• Testo da leggere
----

Siamo il Paese che butta il cibo

Lo spreco alimentare ha molte facce e genera una filiera, parallela a quella produttiva ma in senso contrario. Si spreca nei campi agricoli, nelle cooperative, nelle industrie di trasformazione, nelle imprese di distribuzione, nelle case dei consumatori. E così rinunciamo al 26% del pesce, al 36 dei cereali, al 41 della frutta e della carne, […]

Lo spreco alimentare ha molte facce e genera una filiera, parallela a quella produttiva ma in senso contrario. Si spreca nei campi agricoli, nelle cooperative, nelle industrie di trasformazione, nelle imprese di distribuzione, nelle case dei consumatori. E così rinunciamo al 26% del pesce, al 36 dei cereali, al 41 della frutta e della carne, al 48 delle verdure. Buttiamo ogni anno 3,7 miliardi di euro, il valore di una media manovra economica, lo 0,3 per cento del Prodotto interno lordo. Non siamo i soli: secondo la Fao, la produzione agricola mondiale potrebbe nutrire 12 miliardi di persone. Ma questa è una magra consolazione.

L’analisi delle cause
Il Libro nero sullo spreco agroalimentare in Italia oltre a denunciare il volume degli sprechi, gli esperti ne analizzano le cause, individuano gli anelli della catena in cui avviene la «dispersione», provano a proporre soluzioni. Teoricamente, ogni italiano dispone ogni giorno di 3.700 chilocalorie di cibo: una volta e mezza il suo fabbisogno energetico. In realtà, «l’eccesso di calorie a disposizione degli italiani non sempre, anzi quasi mai, viene consumato» (se così fosse, l’intera popolazione soffrirebbe di obesità, mentre «solo» il 67% degli uomini, il 55 delle donne e il 33 dei bambini è in sovrappeso). In gran parte, dunque, l’eccesso di calorie a disposizione «viene perso lungo tutta la filiera. Ogni giorno, una certa quantità di cibo, pur essendo perfettamente consumabile, viene gestita come rifiuto». Un paradosso con conseguenze pesanti sotto diversi punti di vista: alimentare, ambientale, sociale, economico.

Il primo anello della catena è lo spreco nei campi. L’anno scorso, secondo i dati Istat, 17,7 milioni di tonnellate della produzione agricola è rimasta sui campi. Si tratta del 3,3 per cento. I picchi riguardano gli ortaggi (12,5), legumi e patate (5,2). I motivi? «Si va da ragioni meramente estetiche a quelle commerciali (prodotti fuori pezzatura) o di mercato (costi di raccolta superiori al prezzo di mercato)». «La quantità di ortofrutta sprecata nel 2009 avrebbe potuto soddisfare le esigenze di una seconda Italia, o di una Spagna».

----

• Consegna A
Nel testo sullo spreco alimentare, di quante chilocalorie di cibo dispone teoricamente ogni giorno un italiano?
• Consegna B
Stabilisci se le affermazioni seguenti concordano con il testo sullo spreco alimentare, citando le parole decisive: (i) ogni anno in Italia si buttano 3,7 miliardi di euro; (ii) il 67% delle donne è in sovrappeso; (iii) secondo la Fao, la produzione agricola mondiale potrebbe nutrire 12 miliardi di persone.
• Consegna C
Fornisci il seguito del testo sullo spreco alimentare, cominciando dopo la sua ultima frase.
Le righe riportate più avanti non servono per lo svolgimento.

• Dati di partenza

----

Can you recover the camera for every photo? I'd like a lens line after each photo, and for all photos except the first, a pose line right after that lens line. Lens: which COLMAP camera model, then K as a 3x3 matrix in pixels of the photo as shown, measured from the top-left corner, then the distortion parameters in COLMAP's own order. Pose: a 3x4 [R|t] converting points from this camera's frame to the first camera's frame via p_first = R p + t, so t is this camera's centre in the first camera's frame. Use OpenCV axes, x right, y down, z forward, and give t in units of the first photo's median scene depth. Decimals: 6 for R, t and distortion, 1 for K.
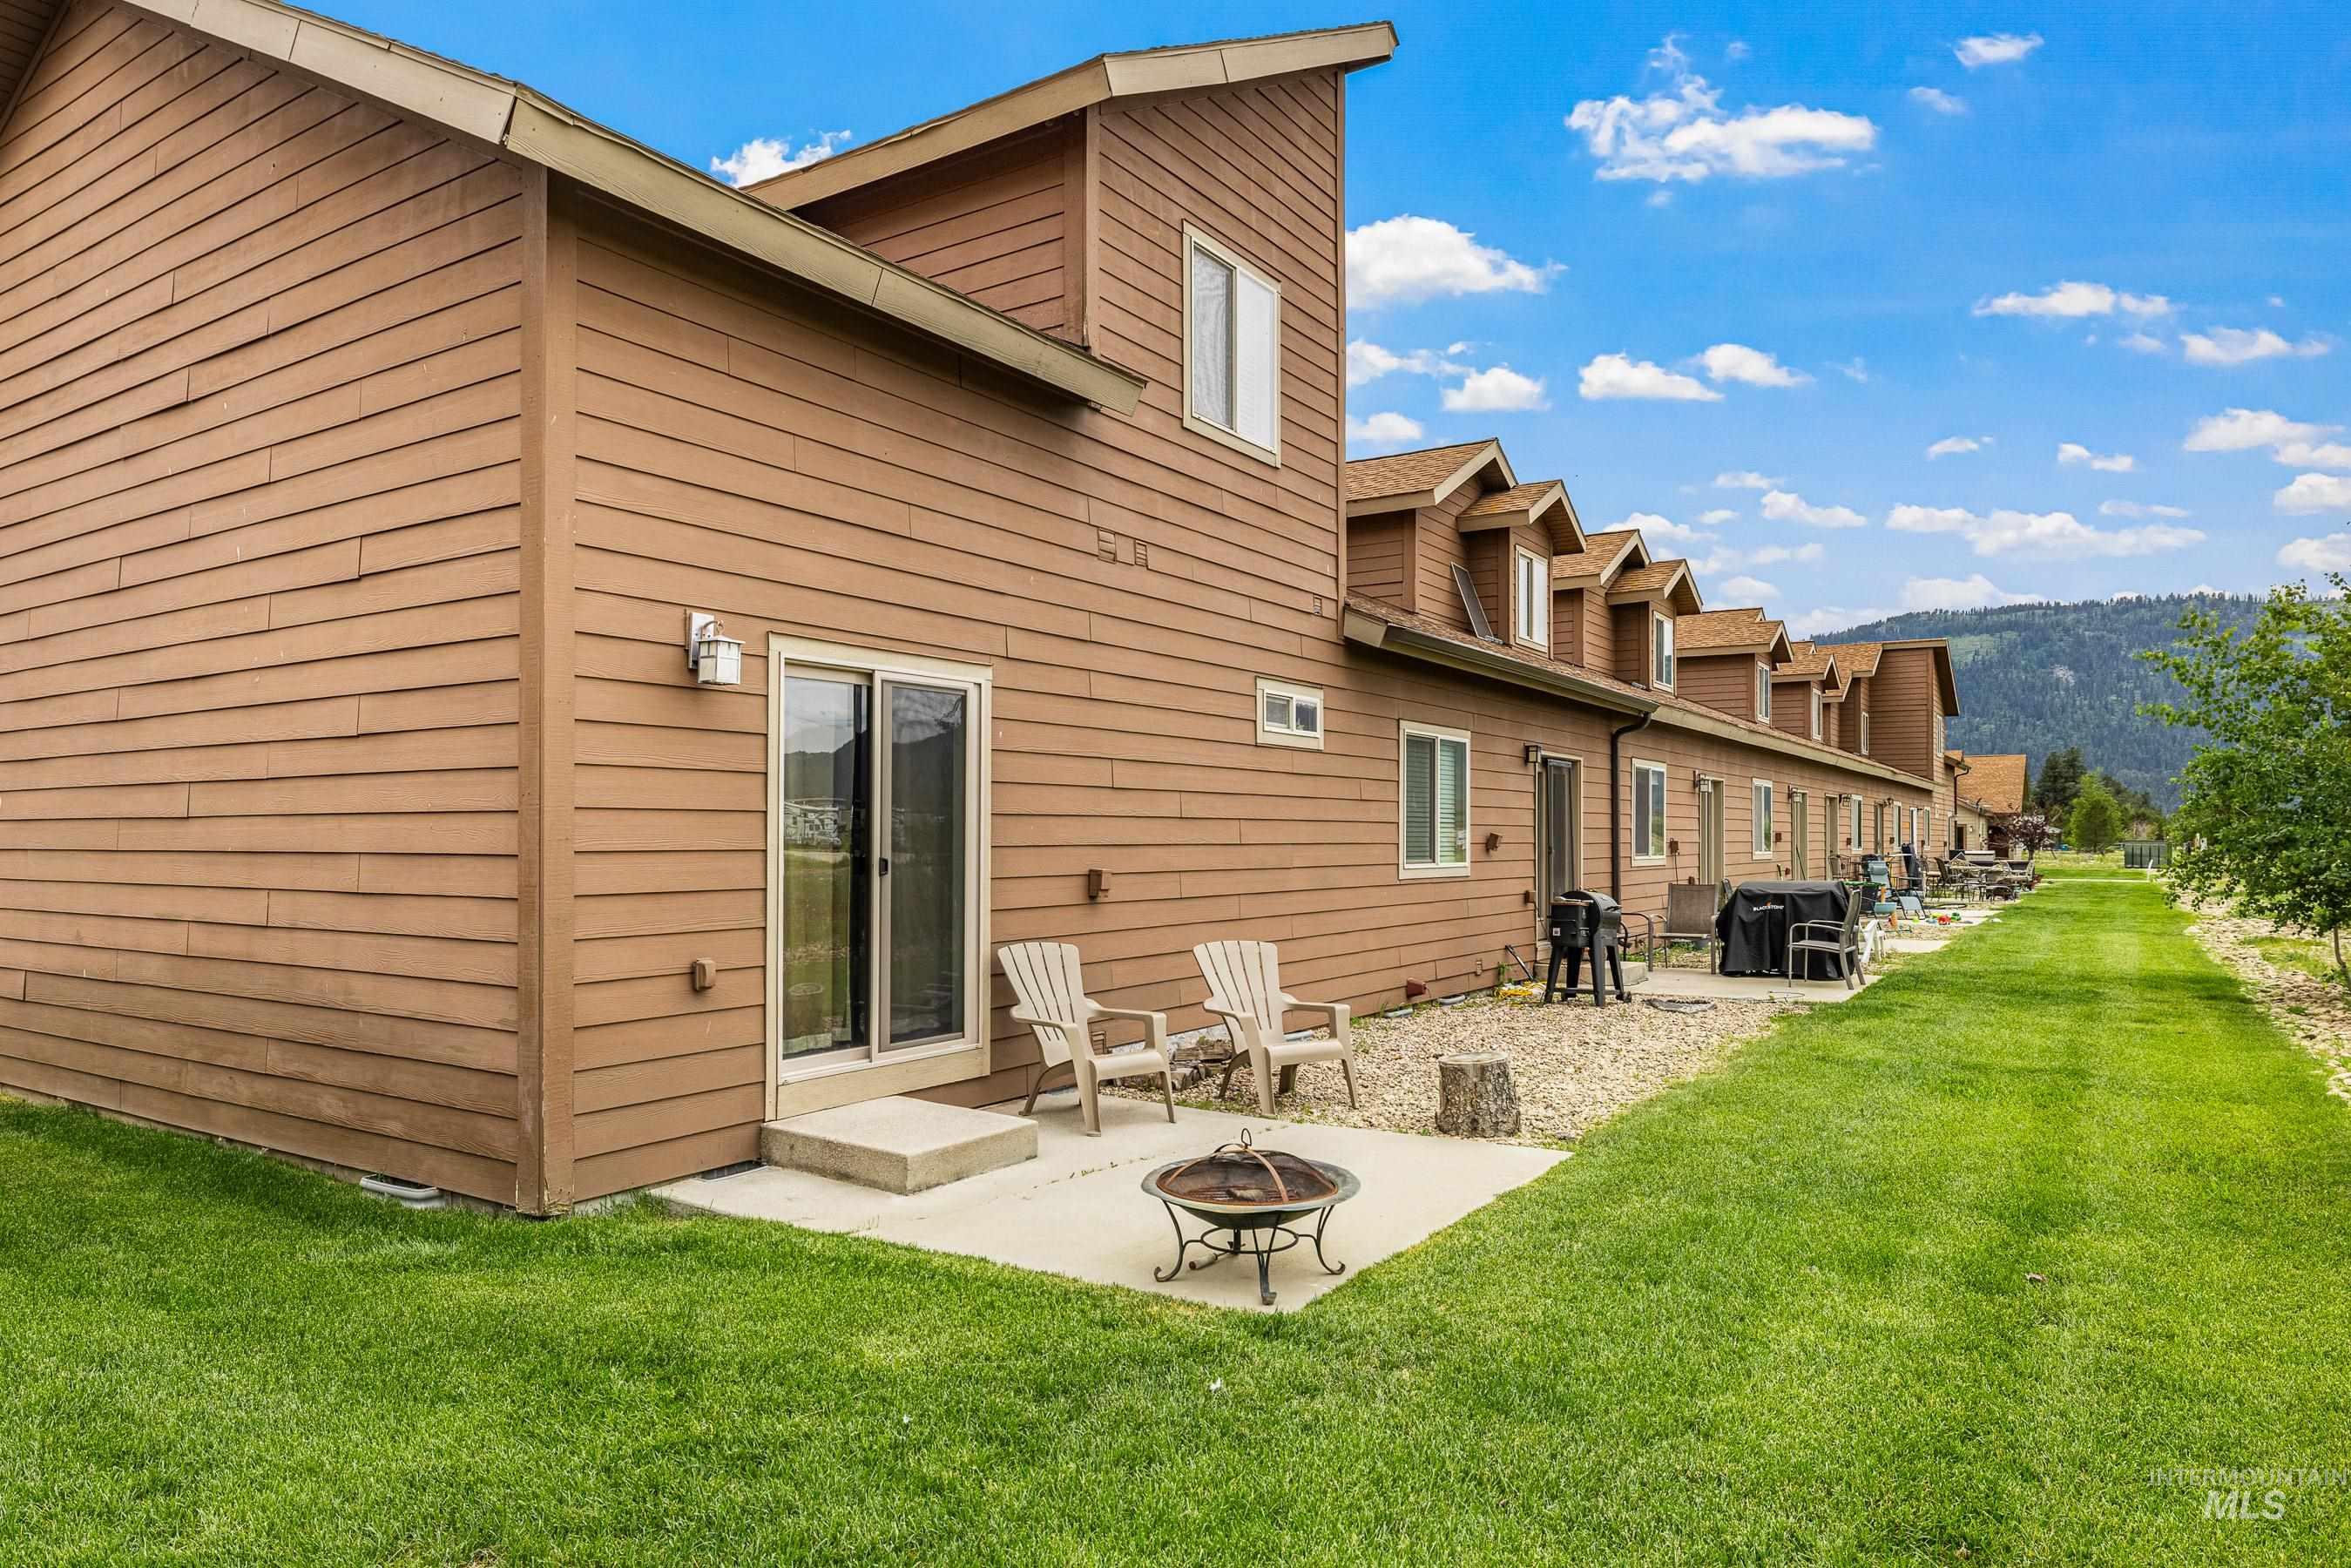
lens RADIAL K [[1356.9, 0, 1170.2], [0, 1356.9, 793.5], [0, 0, 1]] dist [0.004232, -0.003585]
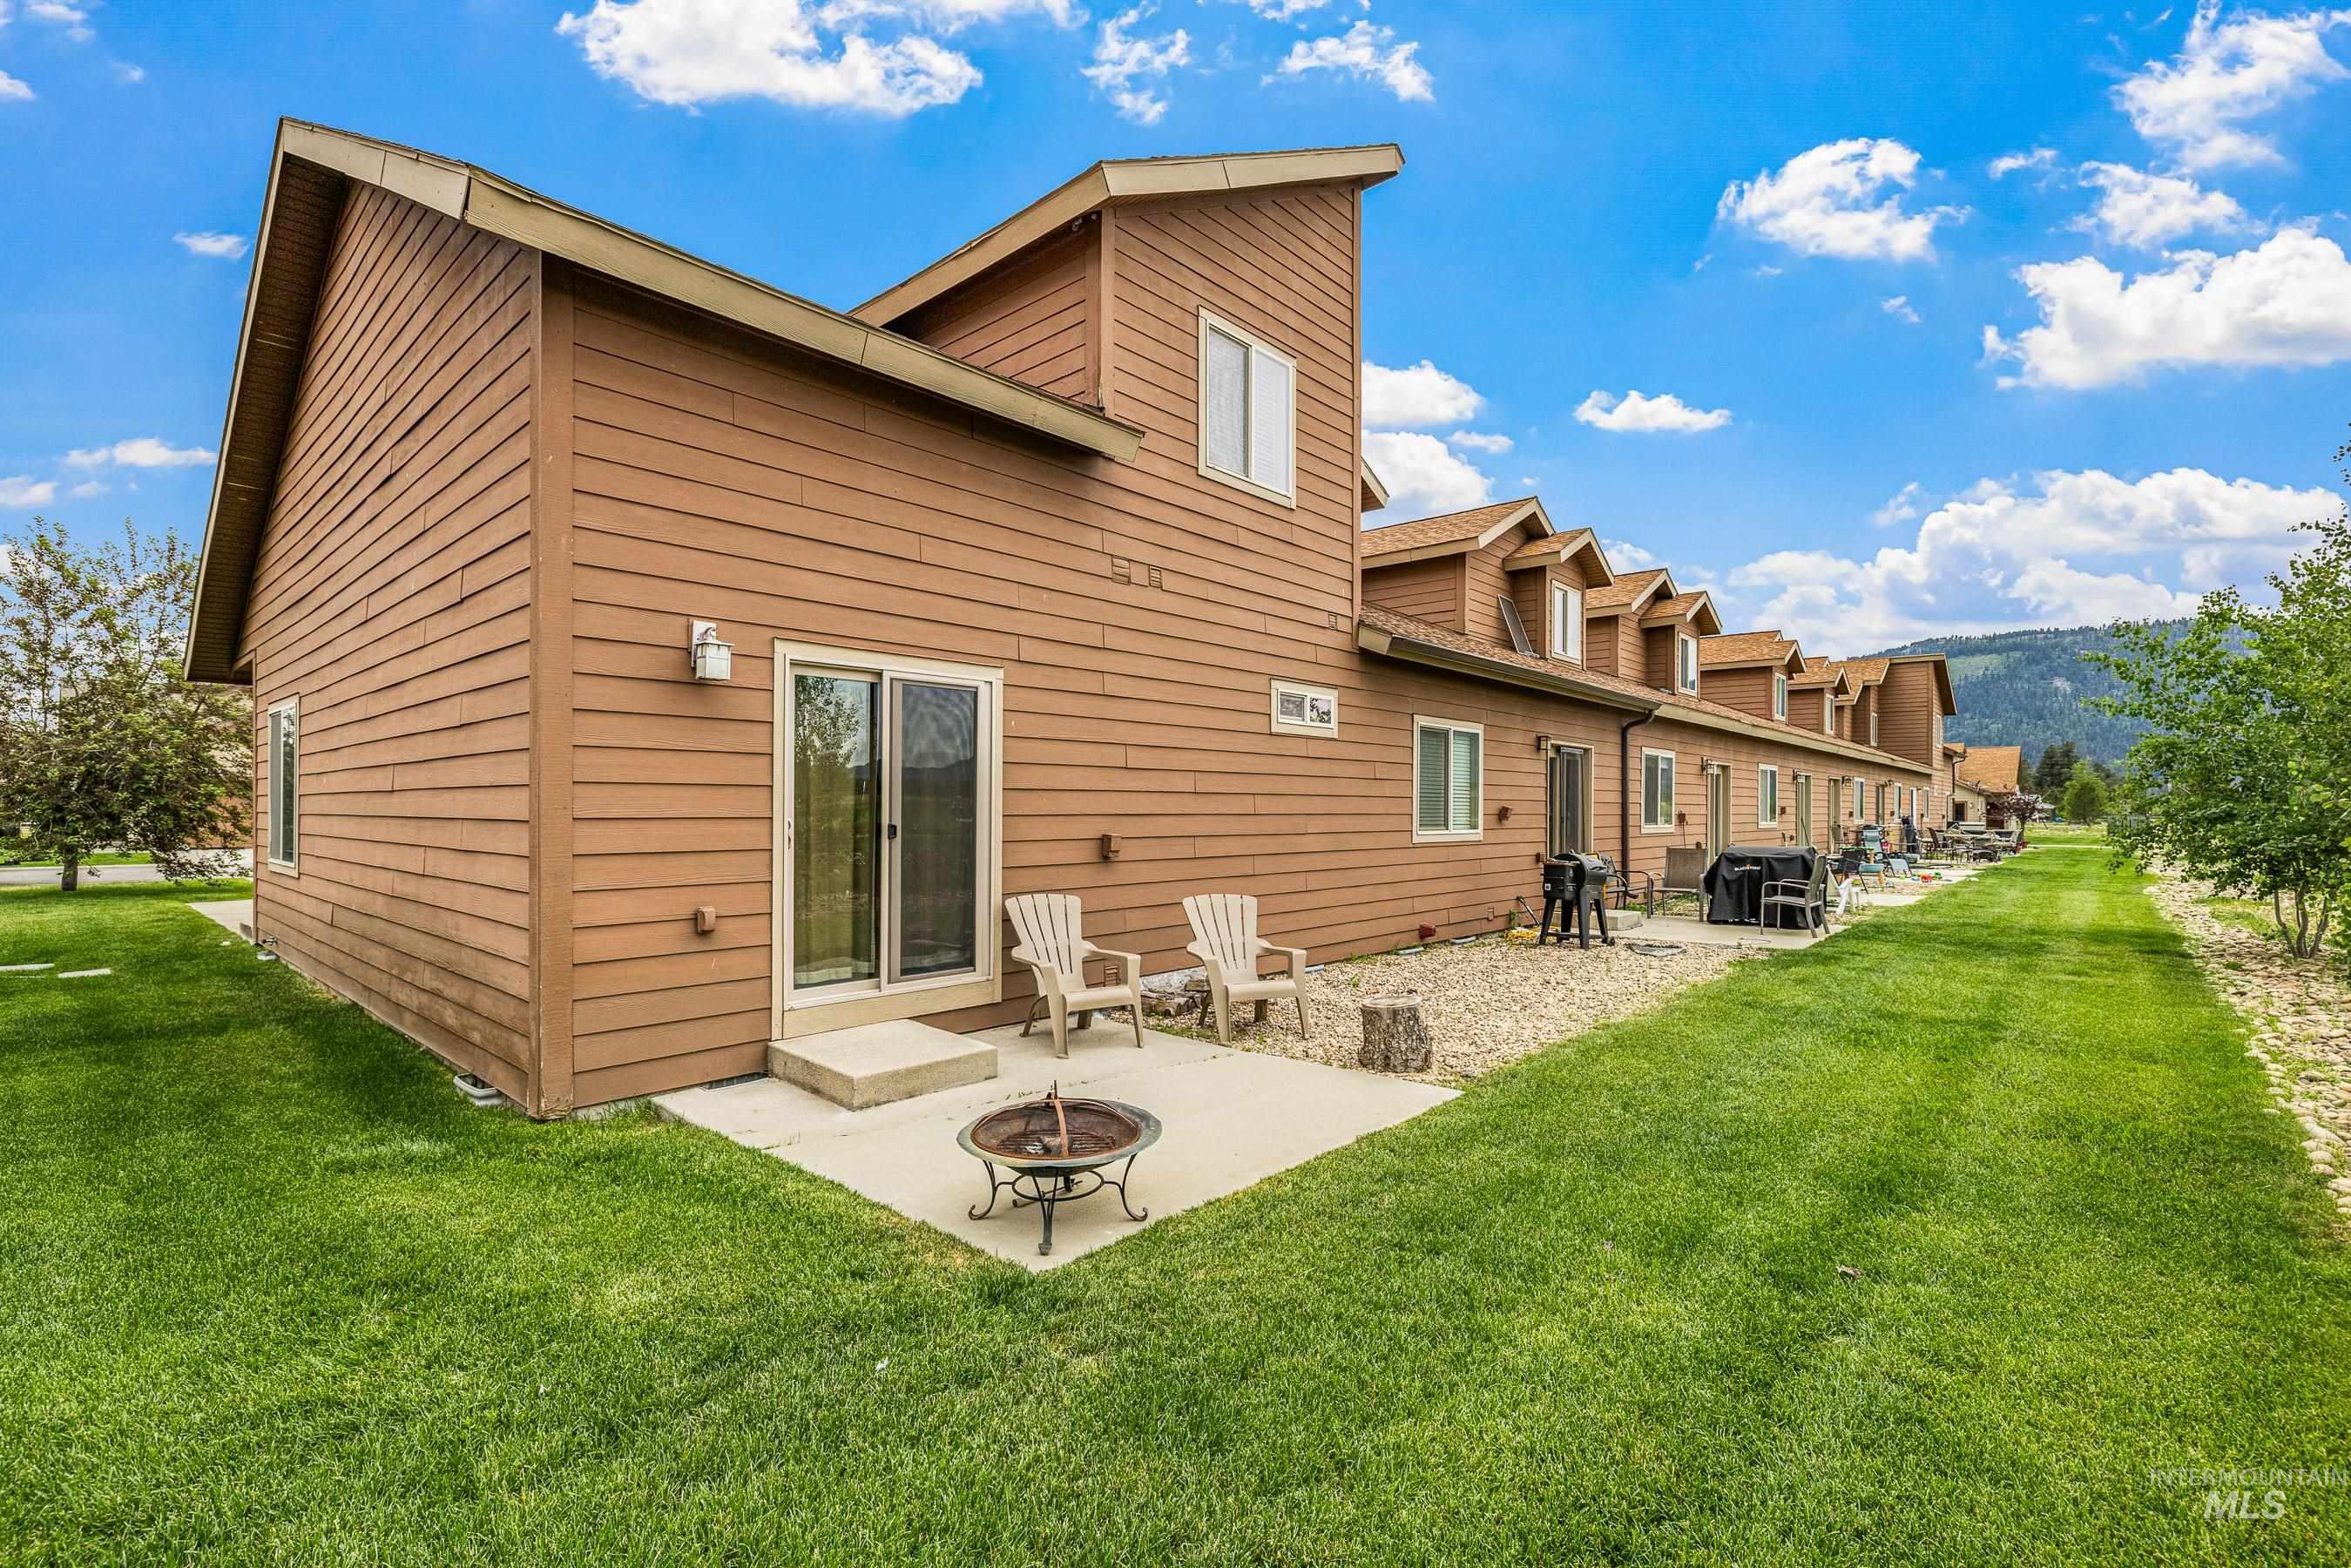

----

• Risposta A
3.700 chilocalorie, cioè una volta e mezza il suo fabbisogno energetico.

• Risposta B
(i) Sì: «Buttiamo ogni anno 3,7 miliardi di euro».
(ii) No: «il 55 delle donne».
(iii) Sì: «secondo la Fao, la produzione agricola mondiale potrebbe nutrire 12 miliardi di persone».

• Risposta C
Il secondo anello è lo spreco nelle cooperative o organizzazioni di produttori. In un anno 73 mila tonnellate di prodotti vengono ritirati dal mercato per evitare il crollo del prezzo (tra le destinazioni, il compostaggio e la distillazione). Di questi, solo il 4 per cento non viene sprecato. Con un ulteriore paradosso. L’Ue finanzia l’acquisto e la distruzione di questi prodotti. «Un controsenso, uno spreco nello spreco. Contemporaneamente si finanziano gli agricoltori per rimanere in campagna per produrre e la distruzione di parte di quei prodotti».

«Anche l’industria alimentare non è scevra dagli sprechi». Un’indagine a campione stima la dispersione in 2 milioni di tonnellate di prodotti, il 2,2 per cento. In gran parte, diventano rifiuti (un costo aggiuntivo). Quanto ai mercati all’ingrosso e alla distribuzione organizzata, la quota di spreco è stimata intorno all’1 per cento. Anche in questo caso, per «motivi di mercato».
«La situazione è ancora peggiore passando all’ultimo anello»: noi consumatori. Nelle mense scolastiche lo spreco raggiunge il 13-16 per cento, nelle famiglie il 17 sull’ortofrutta e il 39 su latte, uova, carne, formaggi. Le cause sono le stesse: «eccessi di acquisti e danneggiamento/deterioramento del prodotto per eccesso di giacenza in dispensa».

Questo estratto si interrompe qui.